● Qué se pide:
1. Reproduce textualmente el pasaje del fragmento sobre la filosofía, la poesía y la pintura que va desde "No deberíamos olvidar, a" hasta "pinceles y aceites.", ambos incluidos.
2. Prosigue el texto sobre la filosofía, la poesía y la pintura a partir de su última oración.

───── Fragmento para leer

Si la filosofía pudiera ser para
pensar y comprender la vida de los hombres, la historia, su hija realenga,
tendría al menos la obligación de enseñarnos los amores traicioneros de las
sociedades y de los individuos, sus errores dominantes, así como también las
causas evidentes u ocultas de sus triunfos. La novela, mirona de tantos avatares,
las iluminaría narrando las peripecias imperceptibles entre “ser o no ser”,
dicotomía que la modernidad ha sacado de quicio copulativamente, porque ahora
se puede “ser y no ser” sin escozor alguno de conciencia.
Viéndolo bien y metiendo la
cuchara en donde no la llaman, la poesía tendría mayores posibilidades de
éxito, aunque no así de público, en esas aventuras del espíritu, para iluminar
sobre lo que nos pasa. El problema está en que ella enseña por
encandilamientos, por terapia de choque. La poesía no educa, no es escolar,
arrebata en el sentido de ataque de locura, aunque la verdad sea dicha, he
conocido poetas y poesía cercanos tanto a la beatitud como a la inclemencia. La
poesía no piensa ni se piensa en la ordinaria concepción que esas expresiones
admiten en nuestro limitado entendimiento. No discurre dentro del cuadrilátero
de lo establecido; ni siquiera su voz es la de las que se explaya en explicar.
Engulle sí, a velocidad vertiginosa, realidad y ensueño y en el cosmos que cabe
en un instante, sudoración e inspiración engendran a un enano gigante. Además,
no pretende vencer o convencer, lee y se lee sin intenciones carismáticas, es
tímido latido aunque también sea cierto que ayude a veces a despertar la voz
aplazada que llevamos por dentro, que es la de un náufrago abrazado a su
conciencia que se hunde en un mar de interrogaciones.
No deberíamos olvidar, a todas
estas, al arte de pintar, que me es tan esquivo en su ejercicio y pericia y,
tal vez sea por ello, amo tanto en mi trastabilleo de pinceles y aceites.
Pintar es talismán de húmeda cercanía y no la seca, difícil y obstinante labor
de urdir palabras que son, bajo la lupa, enemigas acérrimas pero, sin duda,
bisturí inseparable de los cambios históricos.

──────────
───── Material proporcionado

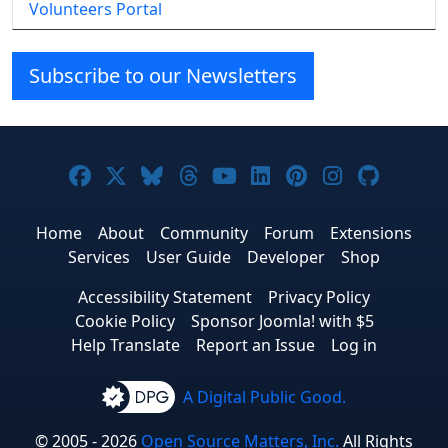
Volunteers Portal
Subscribe to our Newsletters
Joomla! on Facebook
Joomla! on X
Joomla! on Bluesky
Joomla! on Threads
Joomla! on YouTube
Joomla! on Linke
Joomla! on Pi
Joomla! o
Joomla
Home
About
Community
Forum
Extensions
Services
User Guide
Developer
Shop
Accessibility Statement
Privacy Policy
Cookie Policy
Sponsor Joomla! with $5
Help Translate
Report an Issue
Log in
A Digital Public Good.
© 2005 - 2026
Open Source Matters, Inc.
All Rights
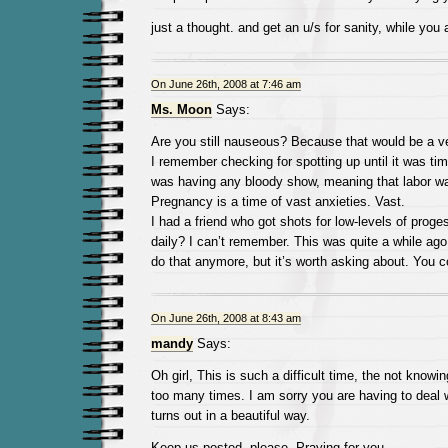
just a thought. and get an u/s for sanity, while you a
On June 26th, 2008 at 7:46 am
Ms. Moon
Says:
Are you still nauseous? Because that would be a v
I remember checking for spotting up until it was tim
was having any bloody show, meaning that labor wa
Pregnancy is a time of vast anxieties. Vast.
I had a friend who got shots for low-levels of prog
daily? I can’t remember. This was quite a while ag
do that anymore, but it’s worth asking about. You c
On June 26th, 2008 at 8:43 am
mandy
Says:
Oh girl, This is such a difficult time, the not knowi
too many times. I am sorry you are having to deal wi
turns out in a beautiful way.
Keep us posted, please. Praying for you.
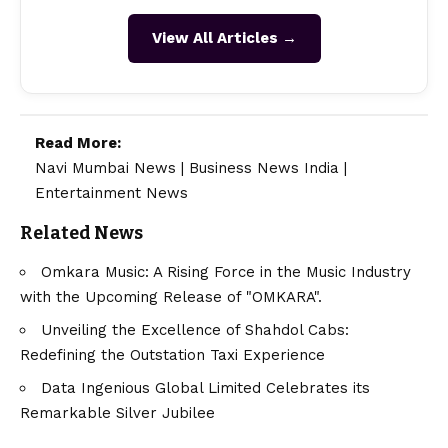
View All Articles →
Read More:
Navi Mumbai News
|
Business News India
|
Entertainment News
Related News
Omkara Music: A Rising Force in the Music Industry
with the Upcoming Release of "OMKARA".
Unveiling the Excellence of Shahdol Cabs:
Redefining the Outstation Taxi Experience
Data Ingenious Global Limited Celebrates its
Remarkable Silver Jubilee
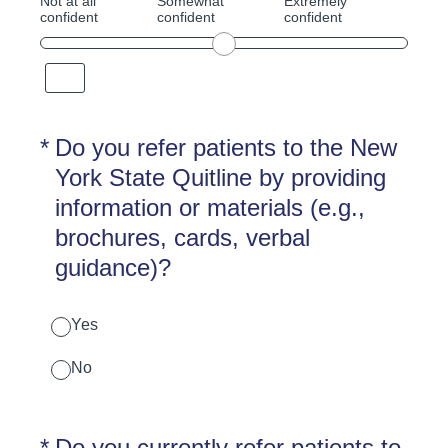
Not at all
Somewhat
Extremely
confident
confident
confident
(Required.)
*
Do you refer patients to the New
York State Quitline by providing
information or materials (e.g.,
brochures, cards, verbal
guidance)?
Yes
No
(Required.)
*
Do you currently refer patients to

──────────

● Tus respuestas:
1.
No deberíamos olvidar, a todas
estas, al arte de pintar, que me es tan esquivo en su ejercicio y pericia y,
tal vez sea por ello, amo tanto en mi trastabilleo de pinceles y aceites.

2.
Y qué pronunciar sobre la música,
la clásica por ejemplo, aunque el mambo o el jazz no se queden atrás. De las
artes nombradas es la más sutil y profunda de todas, la más compleja y
abstracta, la que puede aterrizar en lo más profundo de nuestros espíritus y
requiere de una sensibilidad digamos submarina. A la música clásica al menos,
hay que oírla como existiendo debajo del agua. No sé, me atrevo a preguntar y
casi que respondo lo tercero; cuál será la más difícil entre estas opciones:
¿interpretarla, sentirla o poseerla?
A estas alturas me examino,
preocupado sobre la importancia o trascendencia de un alegato como el aquí
fraguado para entender, vislumbrar o superar lo que podemos ser como país y
como personas, más allá de lo que observamos a diario se traga el pozo sin
fondo del presente.
Si soy sincero respondería sin
duda que ninguna, y por ello es que me atrevo y obligo a plantearlo, a
contracorriente, en el océano encrespado de nuestras dietas obligadas, a
recalcarlo. A eso vinimos, porque si no qué es opinar sino mostrar que no son
tan solo las noticias veloces o el momento fugaz que somos lo mejor que nos
puede reflejar. Lo peor, eso sí, radica en el desterrado rincón de nuestras
ilusiones, el acorralado horizonte que delata, el cencerro impuesto que alarma
y se hace ominosa costumbre, la postergada sed de deseo creador, el
empobrecimiento raudal de nuestros apetitos.